Tuesday, 22 November 2011

Where do human values come from?

A common idea in memetics is that humans are the product of genes and memes - and so that human values come from genes and memes.

My analysis of the situation follows:

Values do seem to come primarily from genes and memes - however, they are not necessarily the genes and memes of the person in question.

Other entities attempt to manipulate us. Sometimes, they negotiate with us, or manipulate our sense data - rather than attempting to affect our values. However, sometimes they attempt to "hijack our brains" - and redirect our values towards their own ends, or those of their makers.

The biggest influences come from other humans, symbionts, pathogens and memes. Basically most acquired goal directedness comes from other living, goal-directed systems.

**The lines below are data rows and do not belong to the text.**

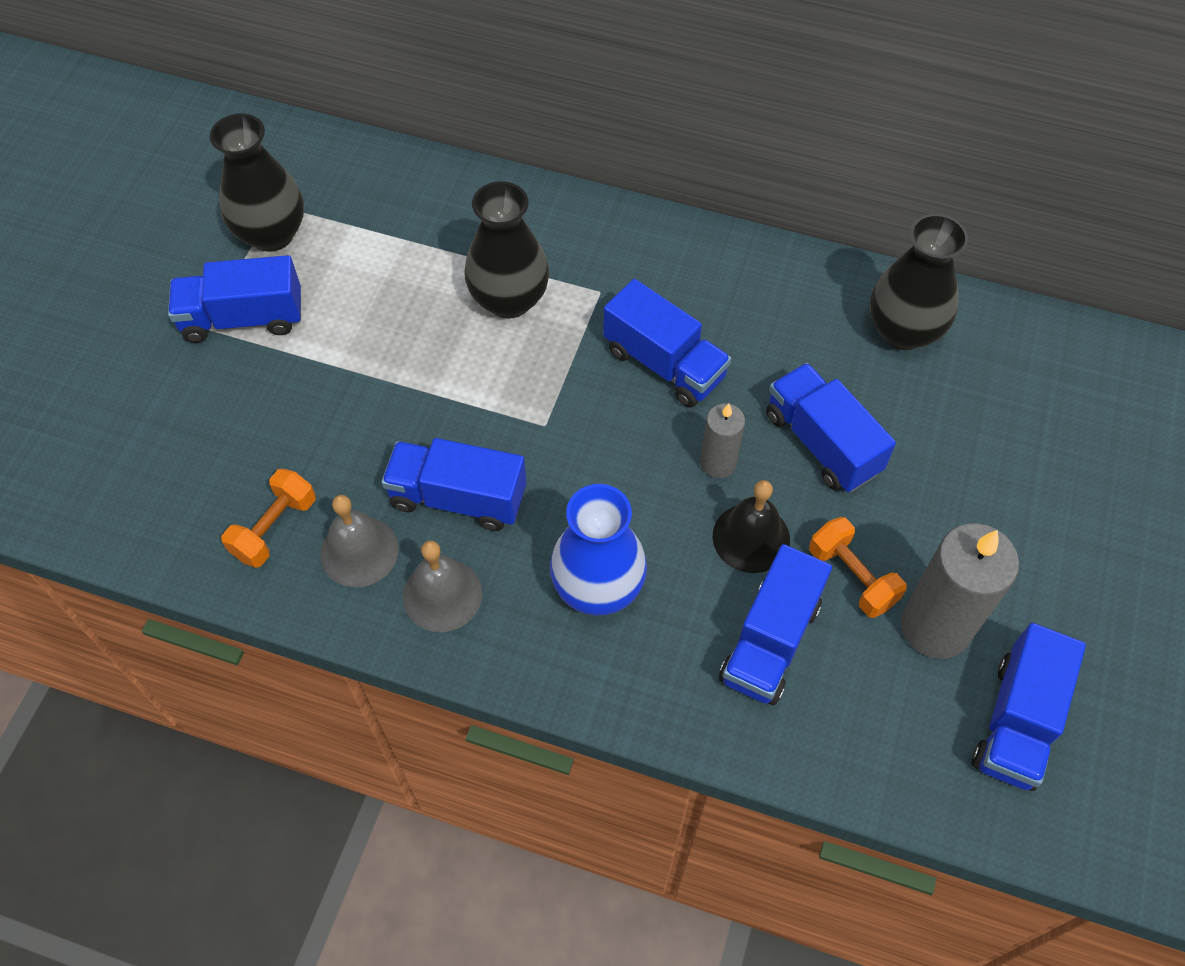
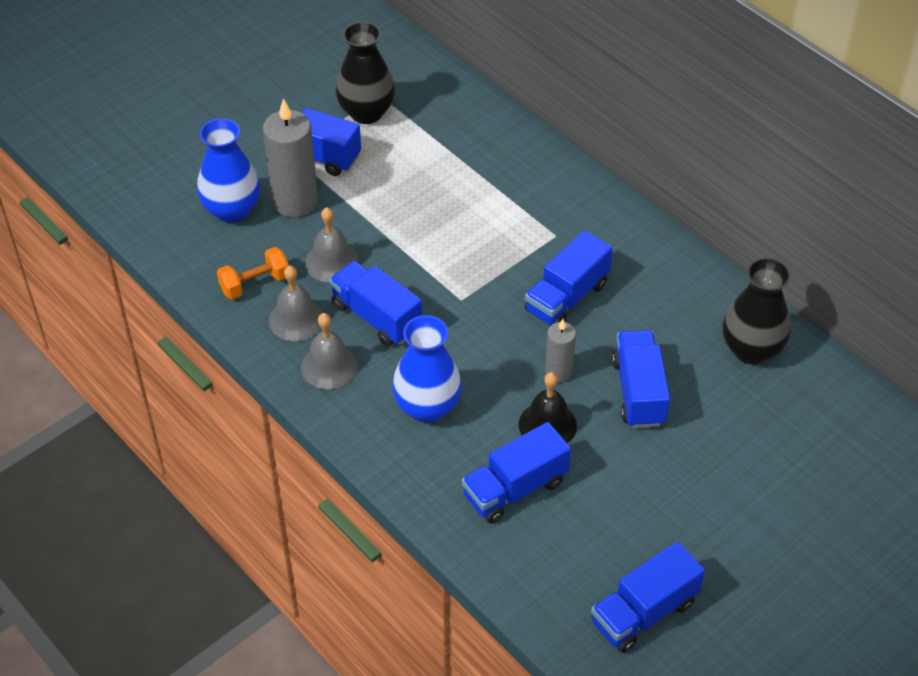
camera: 30 degrees right, 10 degrees down
black vase [464,181,549,319] -> none
blue truck [603,279,731,408] -> blue truck turned 60 degrees clockwise [525,230,613,325]
orange dumbbell [809,517,906,618] -> none
grey candle [901,523,1019,659] -> grey candle moved to [263,98,318,217]
none -> blue vase [197,118,260,223]
none -> grey bell [305,207,359,282]

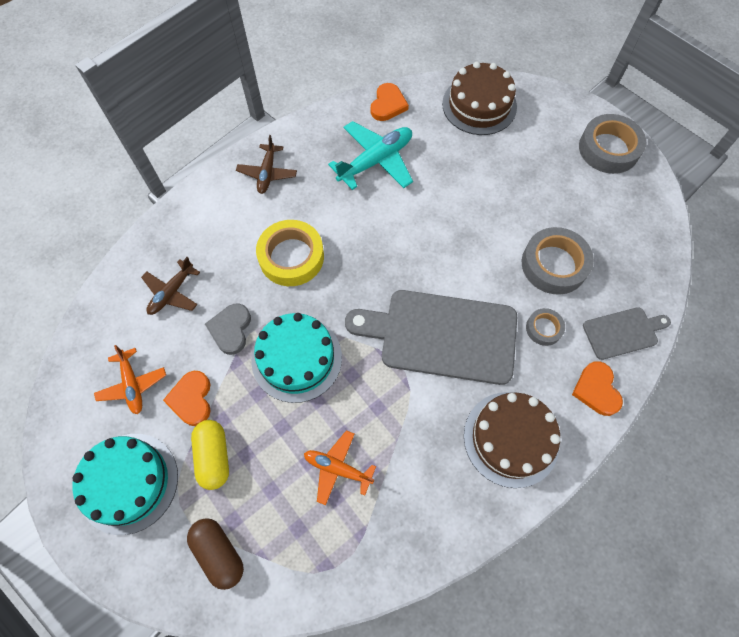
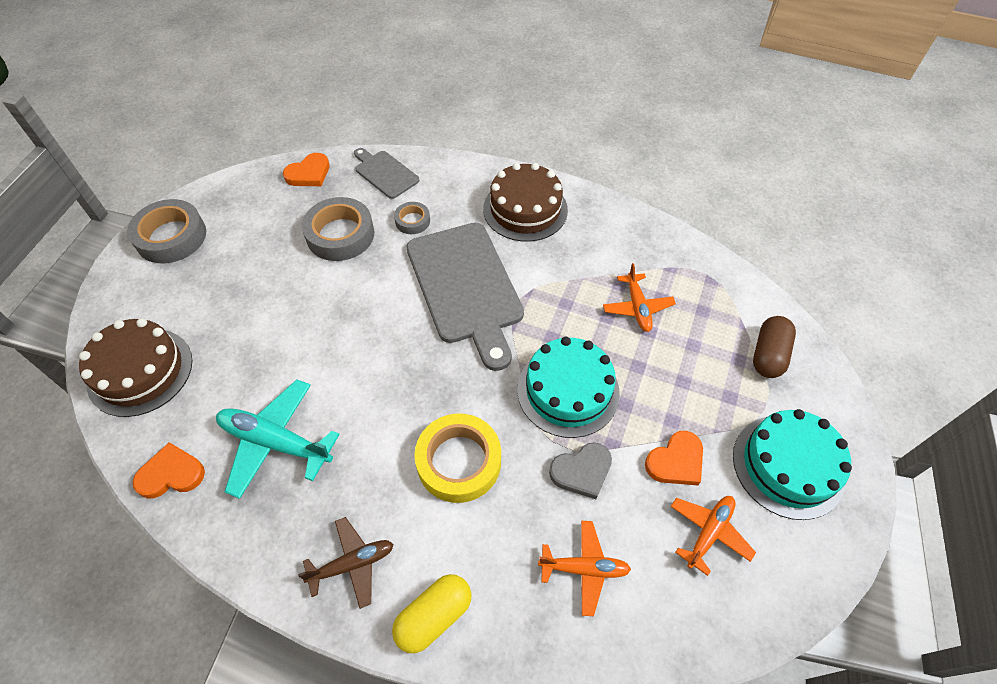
camera: 120 degrees left, 10 degrees down
brown plane [141,257,200,315] -> orange plane [538,521,631,616]
yellow capsule [191,420,229,490] -> yellow capsule moved to [392,574,472,653]
orange heart [572,361,623,416] -> orange heart moved to [283,153,330,186]

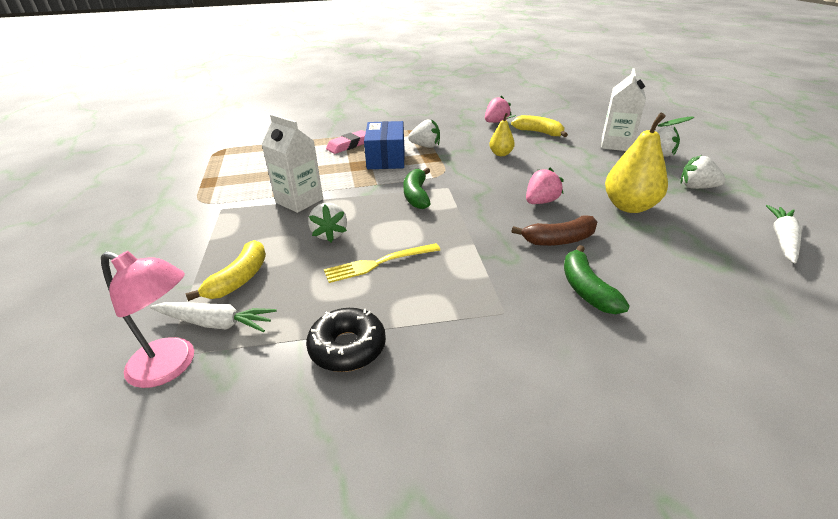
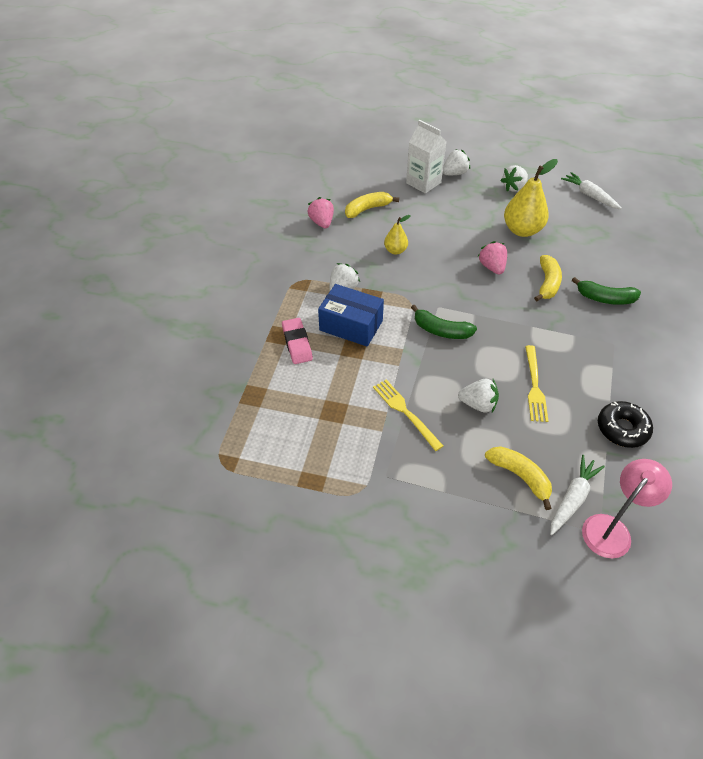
camera: 65 degrees left, 15 degrees up
white carton [262,114,323,213] -> yellow fork [373,380,443,451]
brown banana [511,215,597,246] -> yellow banana [534,255,562,301]

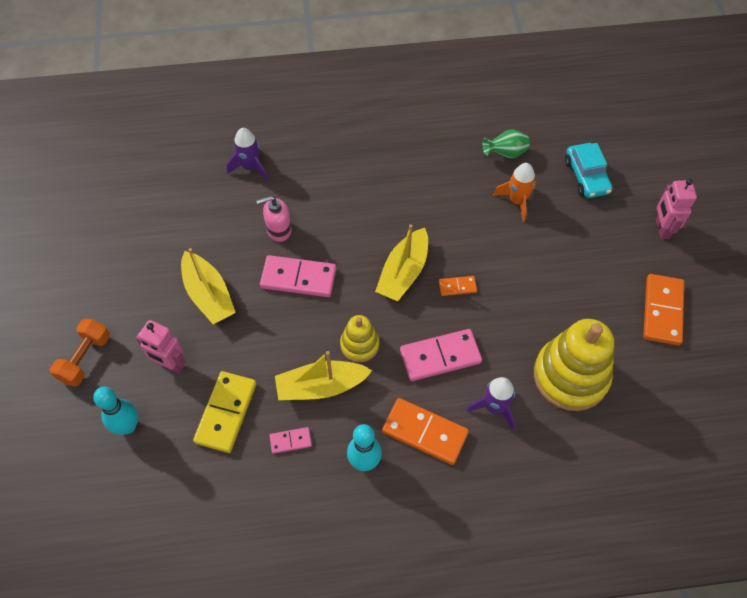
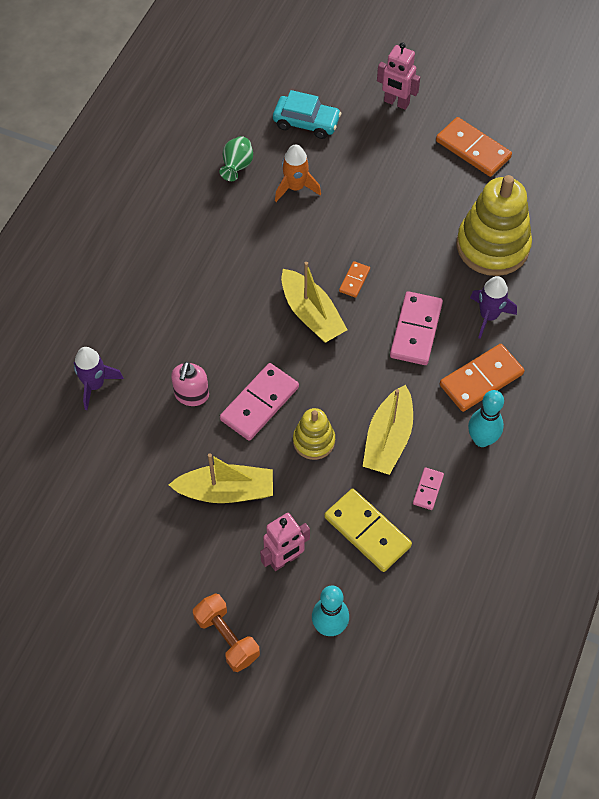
camera: 60 degrees left, 0 degrees up
yellow stacking toy [340,315,379,362] -> yellow stacking toy moved to [293,408,335,460]

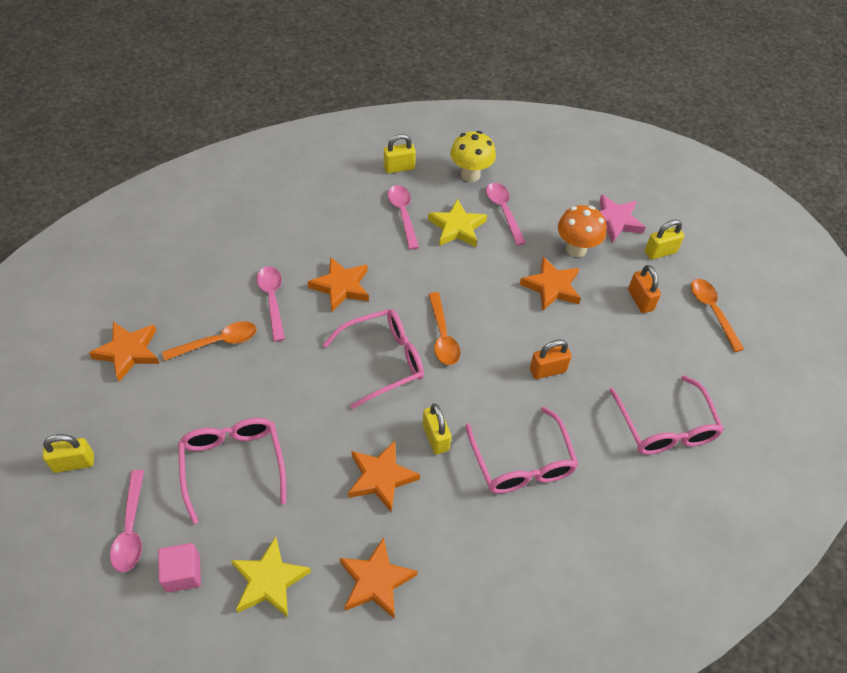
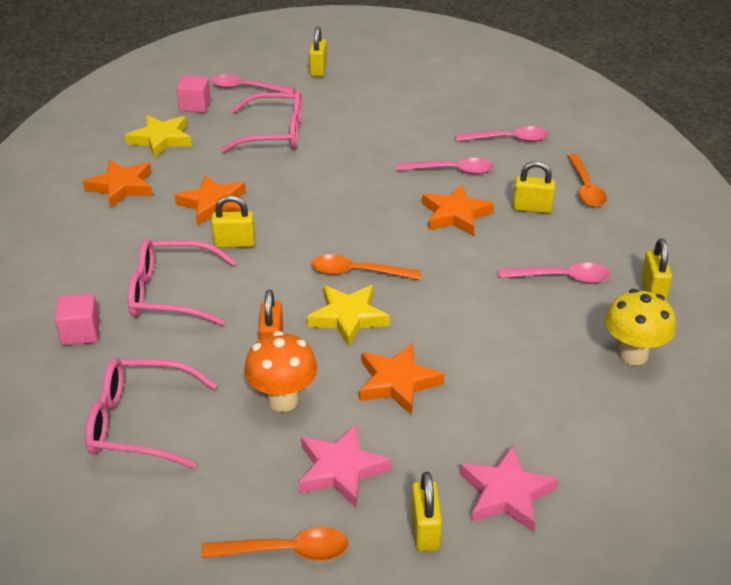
camera: 110 degrees right, 15 degrees down
orange star [89,322,159,382] -> none
orange spoon [162,321,257,361] -> orange spoon moved to [568,154,607,207]
pink glasses [323,309,424,409] -> none
yellow star [428,199,487,247] -> yellow star moved to [307,285,390,347]
pink spoon [486,183,526,245] -> pink spoon moved to [455,126,549,142]
orange mushroom [558,205,606,257] -> orange mushroom moved to [244,331,317,412]
orange padlock [628,265,661,313] -> pink star [298,424,392,508]
none -> pink cube [54,294,100,345]
none -> yellow padlock [513,161,555,213]

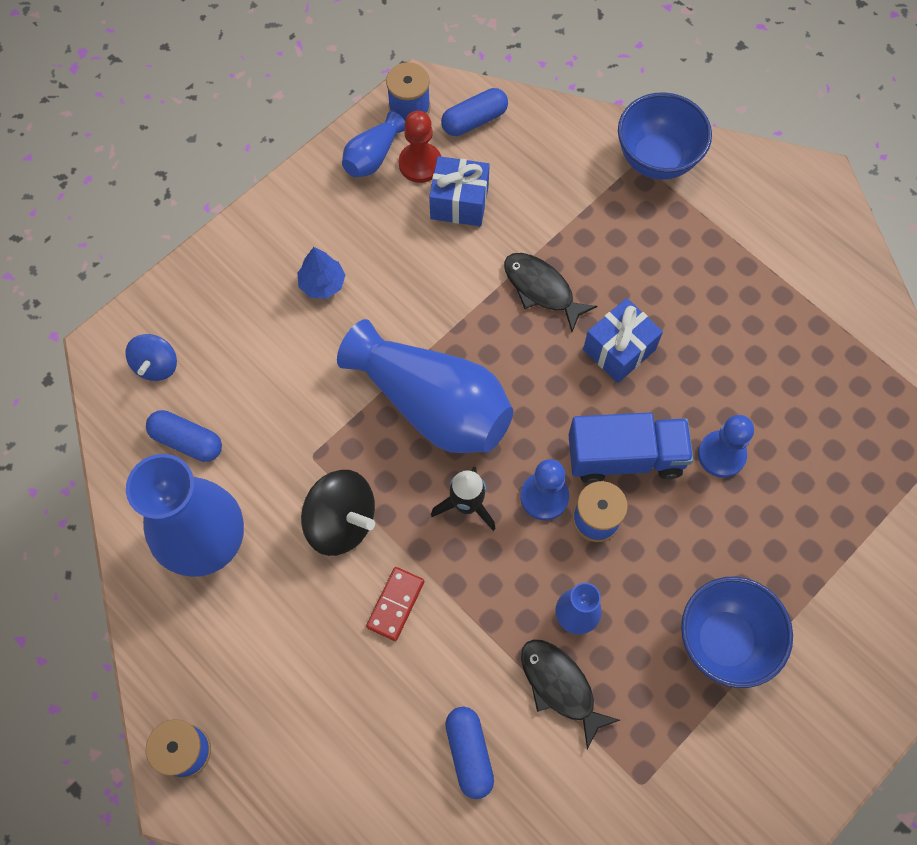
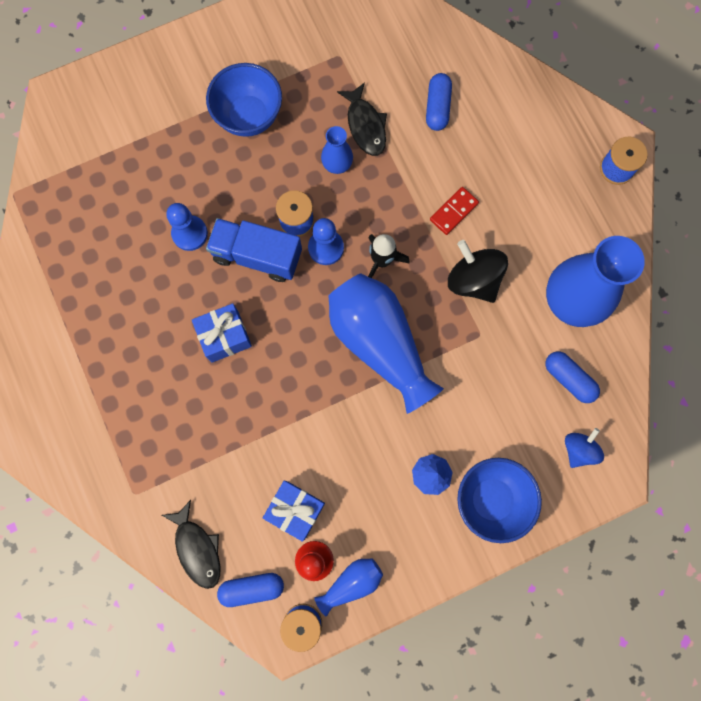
camera: 160 degrees left, 10 degrees up
black fish [504,253,597,332] -> black fish moved to [162,500,221,589]
blue bowl [618,92,712,180] -> blue bowl moved to [457,458,542,543]

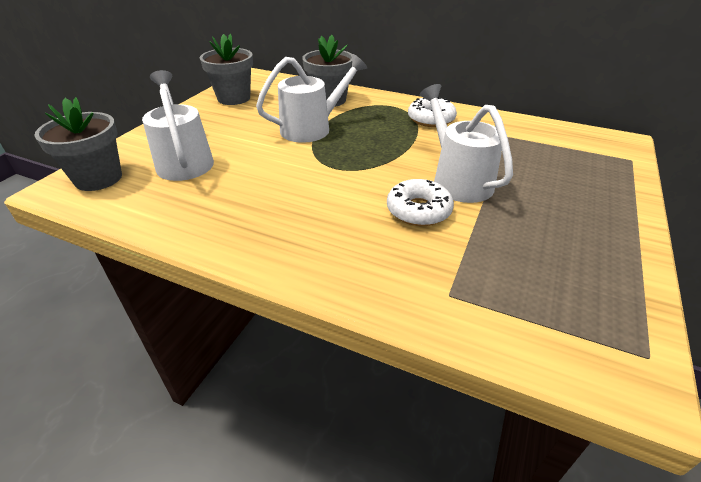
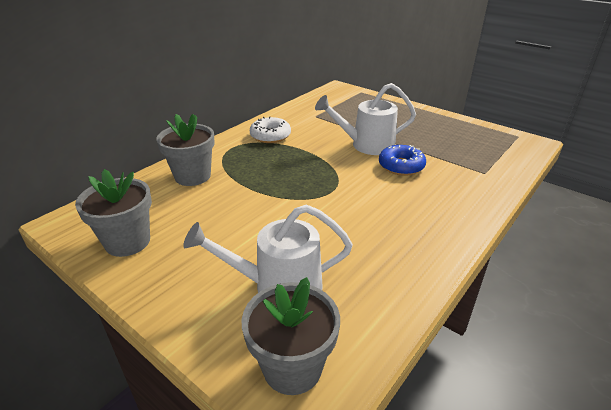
camera: 75 degrees left, 5 degrees down
white watering can [256,54,367,143] -> none
white donut [387,179,454,226] -> blue donut [379,145,426,176]

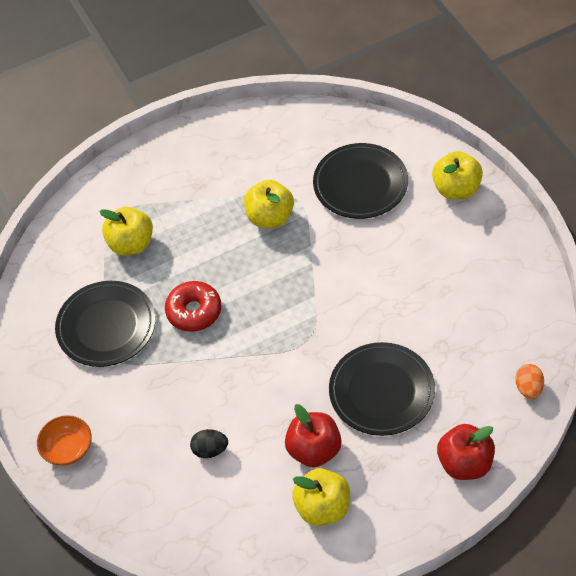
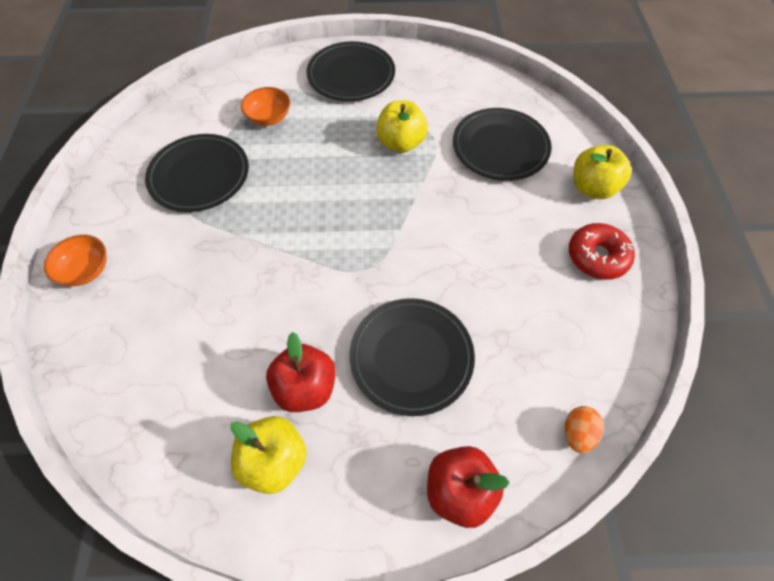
camera: 20 degrees right, 5 degrees up
yellow apple [99,207,153,256] -> orange bowl [241,87,290,126]
red donut [165,281,221,332] -> red donut moved to [569,223,635,280]
black egg [190,429,228,458] -> none
none -> black plate [307,41,395,101]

The next biggest source of human values probably comes from the theory of self-organising systems. The brain is probably the most important self-organising system involved. It mostly has desires that arise by virtue of it being a large reinforcement learning system. Essentially, the brain can act as though it wants its own reward signals - and it sometimes fulfills that desire by taking rewarding drugs. The brain was made by genes - but this kind of "wireheading" behaviour is not exactly what the genes want, but rather is an unwanted side-effect of using a reinforcement learning system.

The next-most significant effect on human values is probably mistakes (e.g. sub-optimal adaptations).

Many humans delight in seeking out noble sources of value - probably for signalling reasons. They do not like hearing that genes and memes are primarily responsible for what they hold most dear - and the next biggest influences are probably wireheading and mistakes. These ideas seems to me to be a substantial source of "memetics resistance".